How do you get newsroom teams excited about data?
Newsroom Transformation Initiative Blog | 21 October 2025
During the unconference portion of the OphCon conference, I joined a group to discuss a hot topic: How do we get editorial teams excited about data?
It was a lively, wide-ranging conversation that even challenged the premise of the question: Do we need journalists excited about data or is it good enough if they’re simply using it?

Among the great pieces of advice during the discussion:
Reporters are competitive, so if you give them the right goals and data points for comparison, they’ll aim to beat their colleagues. Context matters here, and you have to be careful not to incentivise ways to “game the system.”
Tie data to the day-to-day. Too often data feels disconnected from daily action plans, so if it is better integrated, journalists can best understand how to use the data.
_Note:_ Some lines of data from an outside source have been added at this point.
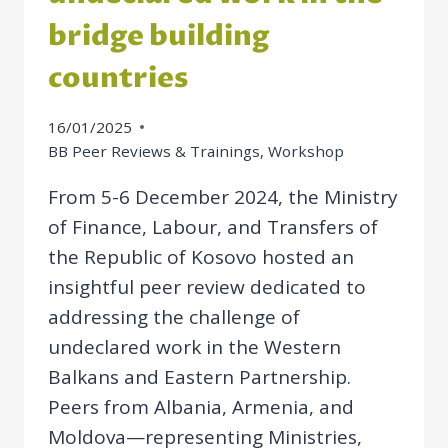
bridge building
countries
16/01/2025
BB Peer Reviews & Trainings
,
Workshop
From 5-6 December 2024, the Ministry
of Finance, Labour, and Transfers of
the Republic of Kosovo hosted an
insightful peer review dedicated to
addressing the challenge of
undeclared work in the Western
Balkans and Eastern Partnership.
Peers from Albania, Armenia, and
Moldova—representing Ministries,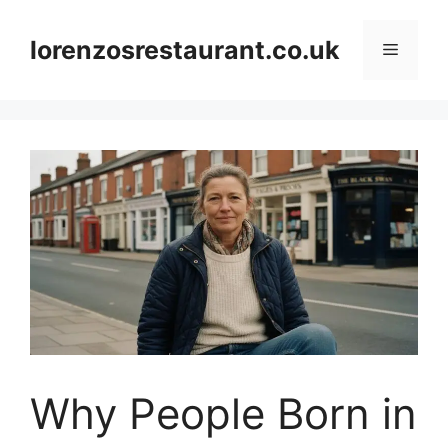
Skip
to
lorenzosrestaurant.co.uk
Menu
content
Why People Born in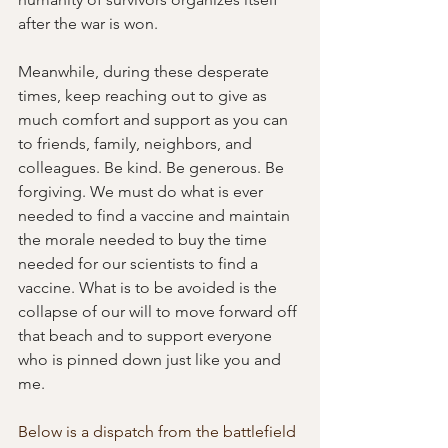
after the war is won.
Meanwhile, during these desperate 
times, keep reaching out to give as 
much comfort and support as you can 
to friends, family, neighbors, and 
colleagues. Be kind. Be generous. Be 
forgiving. We must do what is ever 
needed to find a vaccine and maintain 
the morale needed to buy the time 
needed for our scientists to find a 
vaccine. What is to be avoided is the 
collapse of our will to move forward off 
that beach and to support everyone 
who is pinned down just like you and 
me.
Below is a dispatch from the battlefield 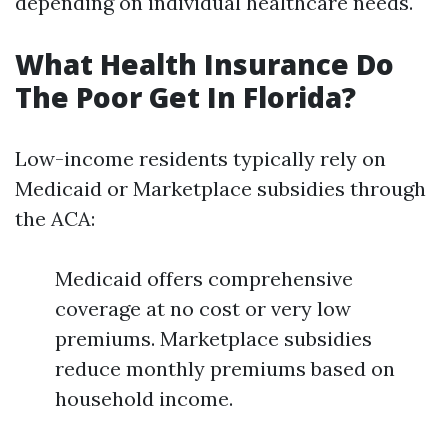
depending on individual healthcare needs.
What Health Insurance Do
The Poor Get In Florida?
Low-income residents typically rely on
Medicaid or Marketplace subsidies through
the ACA:
Medicaid offers comprehensive
coverage at no cost or very low
premiums. Marketplace subsidies
reduce monthly premiums based on
household income.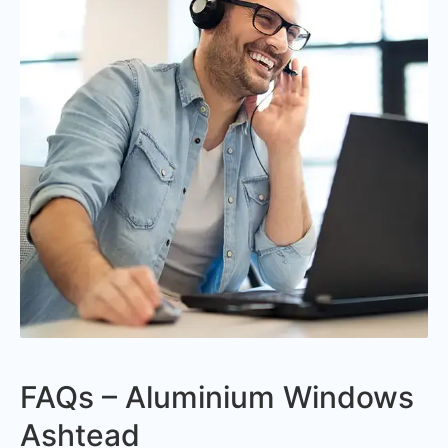
FAQs – Aluminium Windows
Ashtead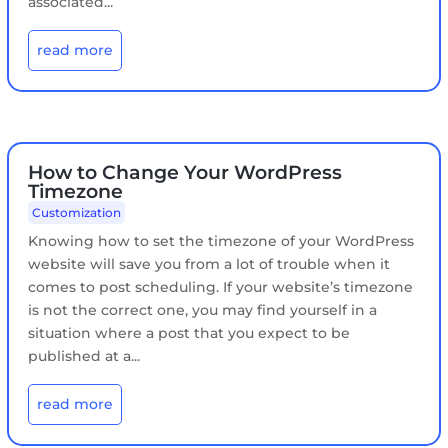
associated...
read more
How to Change Your WordPress
Timezone
Customization
​Knowing how to set the timezone of your WordPress
website will save you from a lot of trouble when it
comes to post scheduling. If your website’s timezone
is not the correct one, you may find yourself in a
situation where a post that you expect to be
published at a...
read more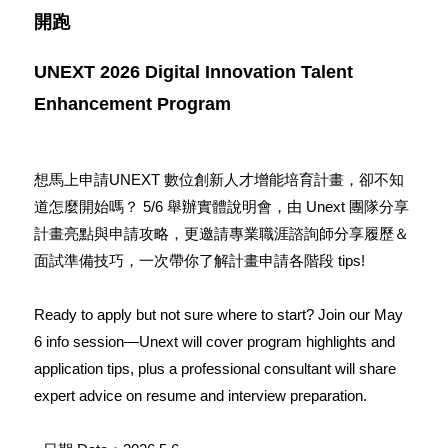
開跑
UNEXT 2026
Digital Innovation Talent
Enhancement Program
想馬上申請UNEXT 數位創新人才增能培育計畫，卻不知
道怎麼開始嗎？ 5/6 舉辦實體說明會，由 Unext 團隊分享
計畫亮點與申請攻略，更邀請專業職涯諮詢師分享履歷＆
面試準備技巧，一次帶你了解計畫申請各階段 tips!
Ready to apply but not sure where to start? Join our May
6 info session—Unext will cover program highlights and
application tips, plus a professional consultant will share
expert advice on resume and interview preparation.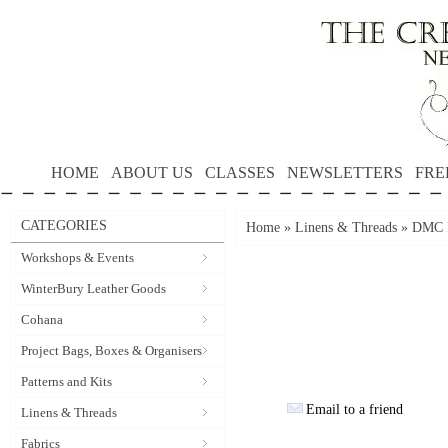
HOME
ABOUT US
CLASSES
NEWSLETTERS
FRE
CATEGORIES
Home
»
Linens & Threads
»
DMC P
Workshops & Events
WinterBury Leather Goods
Cohana
Project Bags, Boxes & Organisers
Patterns and Kits
Email to a friend
Linens & Threads
Fabrics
Use a common language. The right language to discuss data among analysts is probably not the same language you want to use with editors and reporters.
Use the data to understand your customers. Make the data feel human instead of like numbers. Editorial teams need to feel like they are serving readers instead of “clicks.”
Don’t overwhelm journalists with data. This is a mistake many newsrooms made in the past — way too much data that could be confusing and contradictory. Narrow it down to a few KPIs. Don’t display too much data either. Show what matters and is actionable.
Don’t lean too heavily on automated reporting. Many analytics tools are great for automating data reports, but that starts to feel like background noise. Personalise and customise the data.
Feedback loops are key. It’s not enough to simply present the data. Analysts told stories of deep dives with smaller teams to discuss data insights, which led to more successful outcomes.
Find the nuggets in the data. Talented data teams absorb all the analytics and boil them down into specific insights and action items. That’s what will benefit individual journalists and teams the most. Push for impact.
Work to make data predictive. It’s most useful if you can use it for future-facing insights and not just looking back.
I’ll end it with this great quote from one of the participants: “We need to use the data to tell stories. What story will this data tell? How can we use it? What are the levers our journalists can pull based on the data?”